There are multiple questions on stack overflow comparing loc, iloc, and ix such as this one, and multiple questions talking about speed differences such as this one. It seems that the consensus is that .ix is faster, but it is deprecated.

This leads me to my question, if .ix is so much faster, especially in label based indexing, why deprecate it? Why would you not want to use the faster method? The only reason I have found for deprecating .ix is that it confused people since it worked for both labels and integers. Am I missing something? Or is the only downside to .ix that it is confusing and so may not be supported in the future?
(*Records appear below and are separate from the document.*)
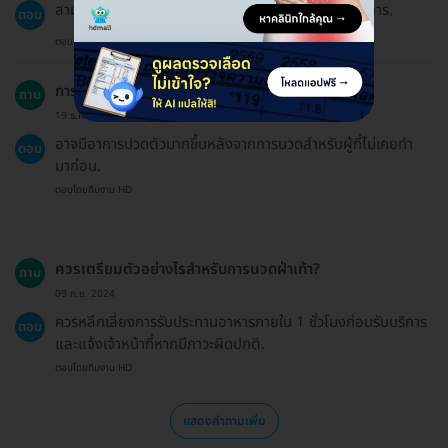
สามารถจองแพ็กเกจให้คนอื่นได้โดยแจ้งชื่อผู้ที่จะรับบริการ.
ตอบ
ตอบโดยทีมงาน HD
การนวดสามารถทำให้เกิดผลข้างเคียงอะไรบ้าง?
ถาม
19 ธ.ค. 2024
อาจมีอาการปวดตัวมากขึ้นหลังจากการนวดสำหรับผู้ที่ไม่เคยทำ
ตอบ
มาก่อน.
ตอบโดยทีมงาน HD
ควรเตรียมตัวอย่างไรสำหรับการนวดฝ่าเท้า?
ถาม
09 ก.ย. 2024
ควรหลีกเลี่ยงการรับประทานอาหารภายใน 1 ชั่วโมงก่อนรับบริการ
ตอบ
และแจ้งเจ้าหน้าที่หากมีภาวะผิดปกติ.
ตอบโดยทีมงาน HD
แสดงคำถามเพิ่ม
Also, side question about implementation of the three methods. How is it that .ix is faster and less specific. This seems counter-intuitive to me. I would expect the more general a method gets the slower it would be. Why not write loc and iloc to be faster like .ix?

cs95
  • 379,657
  • 97
  • 704
  • 746
noah
  • 2,616
  • 13
  • 27
  • In that link they are comparing for indexing *a sinlge element* in the dataframe, for which you sould use `.at` or `.iat`. try slicing something larger to compare the relvant performance – juanpa.arrivillaga Jun 03 '19 at 17:15
  • .ix was confusing. Let's say you have a dataframe with in index of range(2, 12). If you used .loc[2], you would get the row with the 2 label. If you used .iloc[2], you would get the row at position 2 which in this datafram would be row labelled 4. Now, if you used the deprecated function .ix, it is ambigious. – Scott Boston Jun 03 '19 at 17:18

1 Answers1

1

ix has to make assumptions as to what the labels mean. This is not intuitive behaviour, and may lead to serious breakage on corner cases (such as when your column labels are integers themselves). With loc, you're only passing labels. With iloc, you're only passing integer position indexes. The input is obvious and the output is as well.

Now, the speed differences mentioned are of the order of milliseconds or microseconds which is a "seriously, don't worry about it™" kind of difference. I consider that a worthy tradeoff for a more consistent, robust API. 'Nuff said.

cs95
  • 379,657
  • 97
  • 704
  • 746